▶ **GOAL OF THE EXERCISE**:
Your output must reproduce all the records below precisely and contain no pictures.

[Records contained in a dataset]
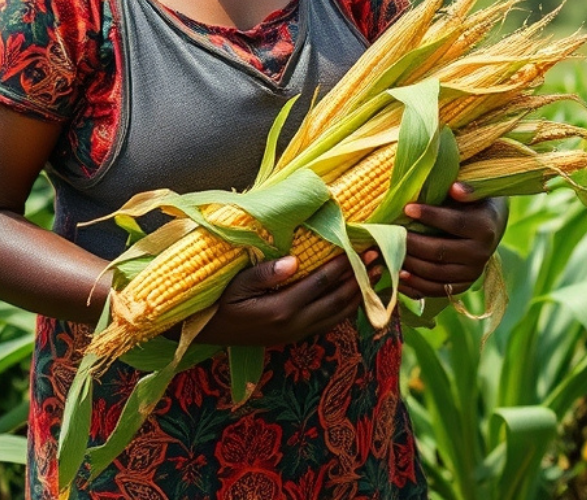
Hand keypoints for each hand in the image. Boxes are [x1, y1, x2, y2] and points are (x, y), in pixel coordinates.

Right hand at [197, 250, 381, 346]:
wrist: (206, 330)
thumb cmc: (219, 300)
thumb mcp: (236, 283)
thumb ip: (264, 273)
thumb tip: (294, 261)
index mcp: (280, 309)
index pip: (321, 283)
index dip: (343, 266)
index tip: (361, 248)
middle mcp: (293, 325)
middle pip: (337, 301)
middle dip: (361, 280)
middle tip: (380, 259)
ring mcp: (295, 334)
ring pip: (338, 315)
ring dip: (360, 295)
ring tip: (378, 275)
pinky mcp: (294, 337)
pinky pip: (329, 323)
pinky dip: (347, 308)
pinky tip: (357, 295)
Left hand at [399, 184, 508, 299]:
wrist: (489, 228)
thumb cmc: (473, 204)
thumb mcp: (474, 193)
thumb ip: (465, 190)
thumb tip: (455, 188)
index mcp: (485, 228)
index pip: (455, 223)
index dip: (430, 216)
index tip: (406, 208)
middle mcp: (481, 254)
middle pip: (440, 251)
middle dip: (412, 243)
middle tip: (391, 234)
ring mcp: (472, 273)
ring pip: (435, 273)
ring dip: (410, 264)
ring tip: (390, 253)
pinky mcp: (462, 286)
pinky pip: (436, 290)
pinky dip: (415, 285)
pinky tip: (398, 275)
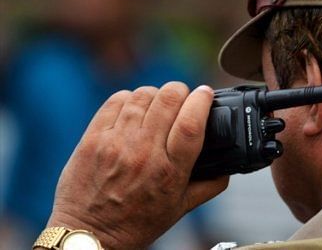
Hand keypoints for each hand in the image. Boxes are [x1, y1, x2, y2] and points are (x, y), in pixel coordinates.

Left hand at [47, 82, 228, 248]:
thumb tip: (228, 166)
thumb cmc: (136, 223)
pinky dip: (130, 98)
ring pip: (143, 95)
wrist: (89, 235)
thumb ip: (209, 186)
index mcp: (170, 172)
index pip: (191, 123)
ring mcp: (116, 144)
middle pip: (168, 99)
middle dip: (181, 91)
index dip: (202, 100)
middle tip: (183, 98)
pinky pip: (116, 100)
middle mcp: (143, 154)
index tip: (206, 94)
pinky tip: (134, 110)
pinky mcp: (93, 138)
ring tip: (158, 105)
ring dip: (156, 94)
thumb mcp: (180, 209)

▶ **TASK SOLUTION**:
Hand keypoints for each hand in the image. Boxes are [x1, y1, x2, y2] and points are (x, y), in pixel coordinates.

Right hand at [197, 250, 381, 346]:
wrist: (206, 330)
thumb cmc: (219, 300)
thumb mcp: (236, 283)
thumb ip: (264, 273)
thumb tip: (294, 261)
index mcp: (280, 309)
index pip: (321, 283)
index dip: (343, 266)
index tip: (361, 248)
middle mcp: (293, 325)
middle pip: (337, 301)
middle dip: (361, 280)
middle tip: (380, 259)
ring mcp: (295, 334)
ring pip: (338, 315)
ring dip: (360, 295)
ring tip: (378, 275)
pinky mcp: (294, 337)
pinky pip: (329, 323)
pinky dip: (347, 308)
pinky tip: (357, 295)
Left hand at [399, 184, 508, 299]:
wrist: (489, 228)
thumb cmc: (473, 204)
thumb mcp: (474, 193)
thumb ip: (465, 190)
thumb tip: (455, 188)
index mcp: (485, 228)
index pip: (455, 223)
index dip: (430, 216)
index tip: (406, 208)
middle mcp: (481, 254)
middle pip: (440, 251)
middle dip: (412, 243)
middle tip: (391, 234)
ring mcp: (472, 273)
ring pip: (435, 273)
ring dip: (410, 264)
ring tip: (390, 253)
pinky mcp: (462, 286)
pinky pip: (436, 290)
pinky dip: (415, 285)
pinky tip: (398, 275)
Hand keypoints for each hand in the image. Boxes are [x1, y1, x2, y2] and points are (x, y), in pixel coordinates.

Left hand at [47, 82, 228, 248]:
thumb tip: (228, 166)
thumb cmc: (136, 223)
pinky dip: (130, 98)
ring pip: (143, 95)
wrist: (89, 235)
thumb ip: (209, 186)
index mcp: (170, 172)
index pip: (191, 123)
ring mcp: (116, 144)
middle pip: (168, 99)
middle dip: (181, 91)
index dip: (202, 100)
middle tip: (183, 98)
pinky pip: (116, 100)
middle mcp: (143, 154)
index tip: (206, 94)
pinky tip: (134, 110)
pinky mcp: (93, 138)
ring tip: (158, 105)
ring dip: (156, 94)
thumb mcp: (180, 209)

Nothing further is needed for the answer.